Em 2019, ela decidiu inscrever um projeto no Fundo Pernambucano de Incentivo à Cultura - Funcultura na categoria de pesquisa em fotografia de acervos. Com a aprovação de Wilson Carneiro da Cunha – Dos instantâneos de rua aos registros caseiros no edital, veio a ideia de, partindo da pesquisa, ampliar o horizonte. “Pretendo fazer outras coisas porque acho que merece e que tem muito pano pra manga. Meu avô, quando ainda era vivo, já tinha vendido uma boa parte do acervo para a Fundação Joaquim Nabuco. Mas ainda temos aqui cerca de 700 a 1000 fotos. Quando fui fazendo esse resgate, minha ideia era justamente de devolver isso tudo, a história dessas fotos, esse acervo privado que, na verdade, conta também a história pública do Recife. O perfil no Instagram @kiosquedowilson já serve um pouco para isso. Para o Funcultura, o produto entregue é uma publicação online, mas creio que o futuro nos reserva um livro, um fotolivro ou uma exposição”, antecipa Bia Lima.

Quando o cartaz de Retratos fantasmas foi descortinado ao mundo em maio, antes da exibição hors concours no Festival de Cannes, Bia, sua mãe Ramona e toda a família Carneiro da Cunha comemoraram a foto de Wilson como base da arte feita por Clara Moreira. Agora, com a repercussão do documentário, visto por mais de 55 mil espectadores no Brasil desde a estreia em 24 de agosto, o debate sobre a memória e a reflexão sobre o dever de não esquecer atravessam um país que cultiva uma espécie de amnésia seletiva e, assim, agride heranças, legados, tradições.

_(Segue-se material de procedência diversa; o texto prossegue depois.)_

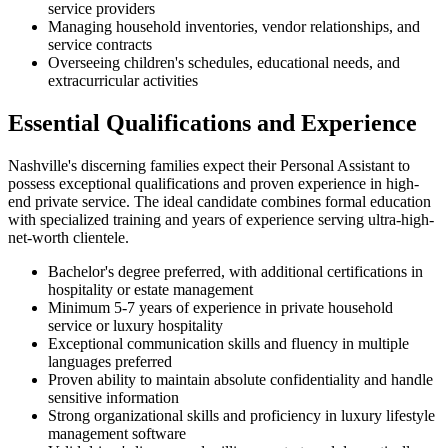
service providers
Managing household inventories, vendor relationships, and
service contracts
Overseeing children's schedules, educational needs, and
extracurricular activities
Essential Qualifications and Experience
Nashville's discerning families expect their Personal Assistant to
possess exceptional qualifications and proven experience in high-
end private service. The ideal candidate combines formal education
with specialized training and years of experience serving ultra-high-
net-worth clientele.
Bachelor's degree preferred, with additional certifications in
hospitality or estate management
Minimum 5-7 years of experience in private household
service or luxury hospitality
Exceptional communication skills and fluency in multiple
languages preferred
Proven ability to maintain absolute confidentiality and handle
sensitive information
Strong organizational skills and proficiency in luxury lifestyle
management software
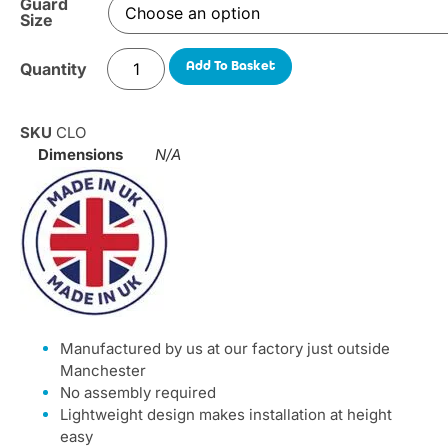
Guard
Size
Add To Basket
SKU
CLO
Dimensions
N/A
Manufactured by us at our factory just outside
Manchester
No assembly required
Lightweight design makes installation at height
easy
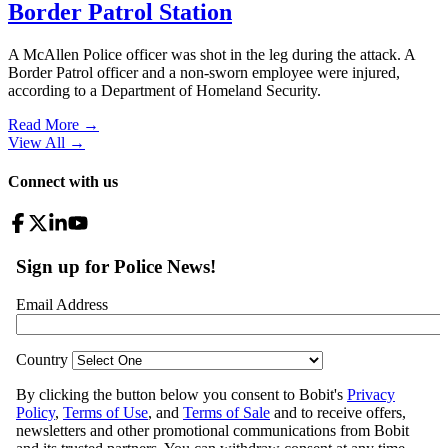
Border Patrol Station
A McAllen Police officer was shot in the leg during the attack. A
Border Patrol officer and a non-sworn employee were injured,
according to a Department of Homeland Security.
Read More →
View All
→
Connect with us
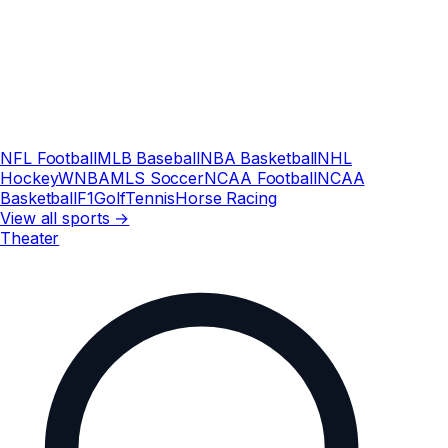
NFL Football
MLB Baseball
NBA Basketball
NHL
Hockey
WNBA
MLS Soccer
NCAA Football
NCAA
Basketball
F1
Golf
Tennis
Horse Racing
View all sports →
Theater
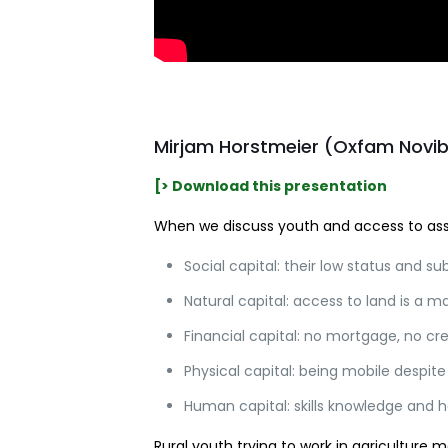
Mirjam Horstmeier (Oxfam Novi
[> Download this presentation
When we discuss youth and access to asse
Social capital: their low status and sub
Natural capital: access to land is a maj
Financial capital: no mortgage, no cre
Physical capital: being mobile despite
Human capital: skills knowledge and h
Rural youth trying to work in agriculture m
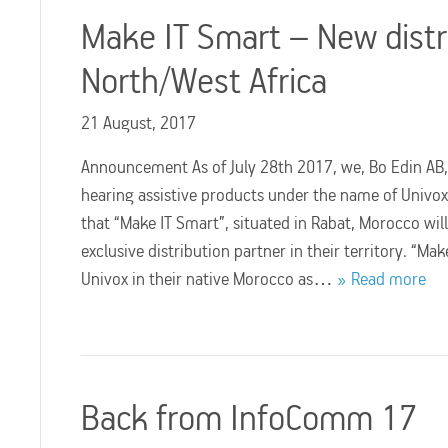
Make IT Smart – New distr
North/West Africa
21 August, 2017
Announcement As of July 28th 2017, we, Bo Edin AB,
hearing assistive products under the name of Univo
that “Make IT Smart”, situated in Rabat, Morocco will
exclusive distribution partner in their territory. “Mak
Univox in their native Morocco as…
Read more
Back from InfoComm 17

“O acervo é da família Carneiro da Cunha, mas não só dela, por isso tem que ser mostrado. É a história da cidade, a história de muitas famílias que faziam o passeio no domingo para ver o navio, é a memória afetiva de como a cidade se transforma e sofre seu processo de transformação. Wilson fotografou, por exemplo, as demolições do Bairro de Santo Antônio e a destruição da Igreja dos Martírios. A forma como ele gostava de registrar a vida, dando luz a tantas outras histórias e narrativas de transformações, também incide na preservação de paisagens e prédios através de suas fotografias. Era como se Wilson não conseguisse se desligar da rua, das livrarias que frequentava, das esquinas onde circulava e dos cinemas de rua para onde ia”, constata Bia.

Nesta incrível história da neta que, ao investigar os arquivos de Wilson Carneiro da Cunha, acabou conhecendo o avô e também se (re)encontrando, os tais retratos fantasmas que persistem em nossa constituição genética ecoam os versos de Nelson Ferreira, em um frevo que diz tanto sobre o Recife, os cinemas do centro, o filme de Kleber Mendonça Filho e a família de Bia Lima: “Quem tem saudade não está sozinho, tem o carinho da recordação”.